These are images of my Behringer B-1 which I purchased around ... um ... 2000 I think, which bear the same revision ID numbers, showing different components and product markings. While Behringer/Beijing 797 Audio may have revised the boards over time, it is logical to assume boards bearing the same revision numbers should be the same. Um ... I think. James - K8JHR

View attachment 106498

Not to mention that everyone's mic has some sort of serial number printed on the board, and the one I got doesn't have any. It does have a hand writing though 😅🤣🤣🤣
 
Check any connections to the board from the capsule for dirt. Also, use near the sea can cause tiny salt deposits on the board. At gigohm impedances it takes very little to drain the charge.
I see... The soldering points have a glue over them, which are yellow already.. I though of redoing them... do you think cleaning the board with Isopropyl alcohol and an anti static brush is a good idea?
 
Not to mention that everyone's mic has some sort of serial number printed on the board, and the one I got doesn't have any. It does have a hand writing though 😅🤣🤣🤣
That's another thing that's changed over the years. The current production B1 and B2 Pros don't have serials either. There's no reason to think yours is fake, I can't imagine anyone making counterfeit Behringer mics years ago. Unless you bought yours from AliExpress or some other unreputable source you shouldn't assume it's fake.
 
I see... The soldering points have a glue over them, which are yellow already.. I though of redoing them... do you think cleaning the board with Isopropyl alcohol and an anti static brush is a good idea?
If it's anything like the glue in the current B2 Pros don't bother with it, it shouldn't make a difference, it's just covering the solder joints on the wires the XLR.
 
Hey guys, we have tested the mic taking a little bit more care, from further away, making sure we didn't blow a huge pop into the diaphragm, and - indeed - the mic seems to keep working.

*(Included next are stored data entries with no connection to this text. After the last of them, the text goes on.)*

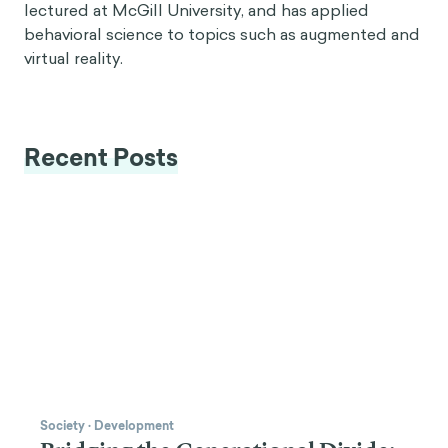
lectured at McGill University, and has applied
behavioral science to topics such as augmented and
virtual reality.
Recent Posts
Society
·
Development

We still have to put it to a better test by recording instruments and even a vocal to see how it behaves (if it does not fade as I described previously), but it seems like it was really that sensitivity of the diaphragm with the terminals in the center as @kingkorg explained.

I will bring the final news when we test it thoroughly next week. This is amazing news and lesson for me, we had never heard of anything like that in any Audio book, course, or anywhere. We knew that condensers were more sensitive to high levels than dynamic mics, but the difference between a diaphragm with the terminals in the center or outside was something we had never heard of anywhere.

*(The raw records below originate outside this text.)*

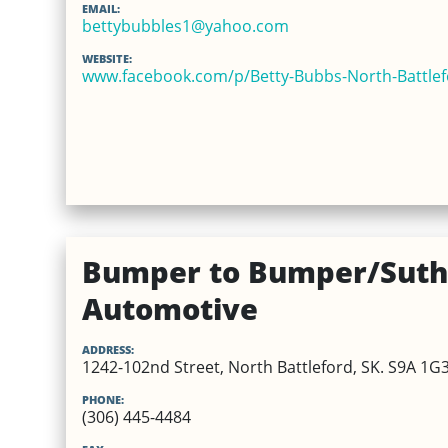
EMAIL:
bettybubbles1@yahoo.com
WEBSITE:
www.facebook.com/p/Betty-Bubbs-North-Battle
Bumper to Bumper/Suth
Automotive
ADDRESS:
1242-102nd Street, North Battleford, SK. S9A 1G
PHONE:
(306) 445-4484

Only the Electronic geniuses here have that vision. Thanks for sharing.

Now, I believe the mic was dead before only due to the bad soldering of the XLR terminal (blue/ground) we had to re-solder on the board, as that was the only thing we did to make it come back to life.

This is 5+ years after my colleague just left it behind because it was not working! haha! He was stoked to find out that it is coming back to life.